These two steps are described in more detail in the next two sections.

2.1 Learning tv-embeddings from unlabeled data

We create a task on unlabeled data to predict the context (adjacent text regions) from each region of size p defined in ℬ's convolution layer. To see the correspondence to the definition of tv-embeddings, it helps to consider a sub-task that assigns a label (e.g., positive/negative) to each text region (e.g., “, fun plot”) instead of the ultimate task of categorizing the entire document. This is sensible because CNN makes predictions by building up from these small regions. In a document “good acting, fun plot:)” as in Figure 2, the clues for predicting a label of “, fun plot” are “, fun plot” itself (view-1: X1) and its context “good acting” and “:)” (view-2: X2). 𝒰 is trained to predict X2 from X1, i.e., to approximate P(X2|X1) by g1(f1(X1), X2)) as in Definition 1, and functions f1 and g1 are embodied by the convolution layer and the top layer, respectively.

Figure 2.

Figure 2

Tv-embedding learning by training to predict adjacent regions.

Given a document x, for each text region indexed by ℓ, 𝒰's convolution layer computes:

u(x)=σ(U)(W(U)·r(U)(x)+b(U)), (4)

which is the same as (1) except for the superscript “(𝒰)” to indicate that these entities belong to 𝒰. The top layer (a linear model for classification) uses u(x) as features for prediction. W(𝒰) and b(𝒰) (and the top-layer parameters) are learned through training. The input region vector representation r(U)(x) can be either sequential, bow, or bag-of-n-gram, independent of r(x) in ℬ.

The goal here is to learn an embedding of text regions (X1), shared with all the text regions at every location. Context (X2) is used only in tv-embedding learning as prediction target (i.e., not transferred to the final model); thus, the representation of context should be determined to optimize the final outcome without worrying about the cost at prediction time. Our guidance is the conditions on the relationships between the two views mentioned above; ideally, the two views should be related to each other only through the relevant concepts. We consider the following two types of target/context representation.

Unsupervised target

A straightforward vector encoding of context/target X2 is bow vectors of the text regions on the left and right to X1. If we distinguish the left and right, the target vector is 2|V|-dimensional with vocabulary V, and if not, |V|-dimensional. One potential problem of this encoding is that adjacent regions often have syntactic relations (e.g., “the” is often followed by an adjective or a noun), which are typically irrelevant to the task (e.g., to identify positive/negative sentiment) and therefore undesirable. A simple remedy we found effective is vocabulary control of context to remove function words (or stop-words if available) from (and only from) the target vocabulary.

⁂

_ACTION ITEM_
List every form that the section on learning tv-embeddings from unlabeled data gives for the input region vector representation r(U)(x).

(Saved data entries)
⁂

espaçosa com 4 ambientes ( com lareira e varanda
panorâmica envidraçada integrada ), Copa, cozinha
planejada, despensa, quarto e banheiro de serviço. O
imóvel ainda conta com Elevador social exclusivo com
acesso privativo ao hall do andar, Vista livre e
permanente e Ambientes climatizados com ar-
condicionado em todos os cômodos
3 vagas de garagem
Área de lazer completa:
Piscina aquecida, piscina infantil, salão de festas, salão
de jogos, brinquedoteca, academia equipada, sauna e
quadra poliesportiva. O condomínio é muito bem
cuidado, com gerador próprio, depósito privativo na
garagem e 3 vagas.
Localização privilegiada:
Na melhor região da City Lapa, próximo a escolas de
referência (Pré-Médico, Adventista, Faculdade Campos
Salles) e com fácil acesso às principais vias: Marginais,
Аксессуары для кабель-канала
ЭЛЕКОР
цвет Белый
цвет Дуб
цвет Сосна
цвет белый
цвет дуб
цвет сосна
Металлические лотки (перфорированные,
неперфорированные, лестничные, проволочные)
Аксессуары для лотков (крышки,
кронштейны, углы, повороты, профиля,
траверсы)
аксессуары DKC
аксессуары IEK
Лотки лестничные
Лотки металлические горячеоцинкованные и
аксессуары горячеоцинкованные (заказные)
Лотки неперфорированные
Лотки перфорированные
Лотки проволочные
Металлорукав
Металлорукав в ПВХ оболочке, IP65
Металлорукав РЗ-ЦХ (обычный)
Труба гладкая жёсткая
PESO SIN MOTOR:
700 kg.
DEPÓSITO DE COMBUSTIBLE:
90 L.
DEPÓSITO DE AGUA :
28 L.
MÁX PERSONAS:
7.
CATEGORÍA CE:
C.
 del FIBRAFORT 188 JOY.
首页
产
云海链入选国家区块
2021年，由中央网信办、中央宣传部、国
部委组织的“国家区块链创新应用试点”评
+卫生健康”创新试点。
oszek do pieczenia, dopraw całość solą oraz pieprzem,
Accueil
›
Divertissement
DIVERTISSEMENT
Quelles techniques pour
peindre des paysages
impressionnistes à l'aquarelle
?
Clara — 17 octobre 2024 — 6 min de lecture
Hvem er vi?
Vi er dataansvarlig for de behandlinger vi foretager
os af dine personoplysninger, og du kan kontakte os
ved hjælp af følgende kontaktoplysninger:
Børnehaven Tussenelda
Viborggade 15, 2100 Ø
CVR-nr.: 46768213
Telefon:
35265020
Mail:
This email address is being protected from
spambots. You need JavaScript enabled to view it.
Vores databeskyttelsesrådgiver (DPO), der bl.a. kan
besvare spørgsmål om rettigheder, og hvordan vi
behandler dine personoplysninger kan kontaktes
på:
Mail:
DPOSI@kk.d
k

⁂

_RESPONSE TO THE EXERCISE_
- sequential
- bow
- bag-of-n-gram